Porque são limites naturais do poder
Vimos as consequências éticas do carácter, a um tempo, animal e pessoal, do indivíduo humano. Consideremos finalmente as implicações que esse carácter traz para o poder político e para o legislador em particular. Sempre houve, é certo, sociedades que, consuetudinária ou juridicamente, discriminaram injustamente entre indivíduos quanto à tutela da vida humana com base em critérios móveis ou subjectivos, nomeadamente com base no grau de actualização das potências. A antiguidade romana recordava, posto que com algum horror, a Rocha Tarpeia do seu período arcaico, à diferença de certo indigenismo de hoje quando menciona idênticos infanticídios rituais (o estado brasileiro de Roraima saltou para o primeiro lugar nas estatísticas de homicídio em virtude da contabilização, polémica, de homicídios deste tipo, amiúde acobertados por antropólogos indigenistas!) Mas, para os humanos mais vulneráveis, piores que as sociedades que ainda não conhecem metafísica, podem ser, pelo acréscimo de força e eficácia, as sociedades que já não conhecem metafísica. As autoridades de saúde pública da Islândia congratularam-se recentemente com o facto de terem conseguido realizar o primeiro país downfree (i.e., um país em que não há pessoas afectas do síndrome de Down, vulgo, mongolismo). Sabe-se de facto que a pessoa mongolóide tem à partida comprometido, em grau mais ou menos severo, o exercício das suas potências. Também é certo que uma doença pode ser erradicada mediante a supressão do doente e cabe evidentemente à sociedade humana gerir a saúde populacional das diversas espécies puramente animais, a começar pelas domésticas. Deverá a mesma sociedade agir assim com os humanos? Se se perder a distinção entre pessoas e demais seres (é esse o risco de uma grave questão ética e social contemporânea conhecida por “animalismo”), nada obsta. Tal como nas sociedades de simples indivíduos animais, a tutela da vida seria a tutela do todo orgânico social em detrimento das vidas disfuncionais e, como tal, “menos dignas”. E a diferença entre as pessoas e o resto assenta nas duas categorias ontológicas já analisadas: acto e potência e essência e acidente.

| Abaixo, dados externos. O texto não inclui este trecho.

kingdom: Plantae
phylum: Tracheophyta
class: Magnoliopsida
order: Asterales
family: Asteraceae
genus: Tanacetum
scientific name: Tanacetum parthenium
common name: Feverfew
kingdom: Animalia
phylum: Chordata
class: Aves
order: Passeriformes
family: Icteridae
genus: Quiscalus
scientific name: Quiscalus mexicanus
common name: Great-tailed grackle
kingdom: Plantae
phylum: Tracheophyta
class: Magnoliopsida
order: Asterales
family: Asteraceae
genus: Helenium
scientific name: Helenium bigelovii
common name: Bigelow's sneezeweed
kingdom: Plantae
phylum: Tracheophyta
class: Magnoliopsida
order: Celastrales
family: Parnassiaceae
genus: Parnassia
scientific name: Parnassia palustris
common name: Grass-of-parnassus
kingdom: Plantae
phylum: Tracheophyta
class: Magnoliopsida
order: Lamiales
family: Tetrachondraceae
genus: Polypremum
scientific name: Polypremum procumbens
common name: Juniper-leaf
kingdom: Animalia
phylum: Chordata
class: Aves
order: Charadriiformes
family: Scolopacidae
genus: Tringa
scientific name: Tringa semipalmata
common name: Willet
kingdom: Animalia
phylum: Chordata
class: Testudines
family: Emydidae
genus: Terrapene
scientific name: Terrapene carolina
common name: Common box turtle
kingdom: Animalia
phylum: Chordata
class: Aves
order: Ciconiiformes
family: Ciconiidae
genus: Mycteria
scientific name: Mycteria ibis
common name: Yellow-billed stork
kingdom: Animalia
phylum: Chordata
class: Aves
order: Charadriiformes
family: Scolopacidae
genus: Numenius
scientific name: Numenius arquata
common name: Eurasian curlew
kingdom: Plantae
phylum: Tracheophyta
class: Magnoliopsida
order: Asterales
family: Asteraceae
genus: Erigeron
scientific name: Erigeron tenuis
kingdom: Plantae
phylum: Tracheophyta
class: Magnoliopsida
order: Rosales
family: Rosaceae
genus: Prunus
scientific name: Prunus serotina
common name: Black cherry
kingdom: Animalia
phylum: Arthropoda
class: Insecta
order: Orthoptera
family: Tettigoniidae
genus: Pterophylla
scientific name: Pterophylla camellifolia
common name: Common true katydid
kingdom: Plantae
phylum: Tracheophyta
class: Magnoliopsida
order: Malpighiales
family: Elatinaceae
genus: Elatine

Mas com base num conceito de personalidade iluminado por estas categorias, é possível dizer que aqueles sobreditos costumes, aqueles institutos jurídicos, são injustos; ou, pela via afirmativa, é possível reconhecer uma origem natural (i.e., anterior à cultura e, por isso, universal) na peculiar relação invertida entre o todo e a parte nas sociedades humanas. Quando se descreve o “corpo social” humano, o seu “tecido social” e respectivas “células” e “órgãos”, recorremos a um antigo paradigma biológico que só não é falaz se tiver por pano de fundo o paradoxo daquela inversão. Num organismo, a parte existe em função do todo e é avaliada por essa função. Não assim, no peculiar organismo que seria a sociedade humana. Poderá mesmo tratar-se de um dos traços da hominização. O antropólogo Richard Leakey (quem sabe inspirado pela condição pessoal de amputado dos membros inferiores na sequência de um acidente aéreo) quis identificar o hominídeo a partir do qual teria evoluído o primeiro Homo num certo Australopithecus Anamensis, entre outros motivos por poder hipotizar a partir de algumas vértebras um exemplar de uma vintena de anos de idade afecto de espinha bífida. A sobrevivência de um indivíduo sem locomoção implicaria uma conduta desconhecida em qualquer outra espécie (LEAKEY, R., The origin of Humankind, Ed. Basic Books, New York, 2008). Na sociedade humana, não avaliamos a parte em função do todo mas, inversamente, avaliamos o todo pelas condições que cria para a realização da parte. Não poderia ser de outro modo quando as partes são pessoas. Cada vez que alguém, na Roma arcaica ou na Europa e na Amazónia dos séculos XX e XXI, se furtou mais ou menos abertamente ao seu “dever” cívico positivo, eugenista ou eutanasista, fê-lo e fá-lo a partir de um dado natural, isto é, anterior à cultura: o de que, pela sua natureza de animais-pessoas, aqueles que a sociedade humana vota à morte são iguais aos outros. Por isso, qualquer norma positiva que os discrimine é injusta e reclama desobediência e abolição.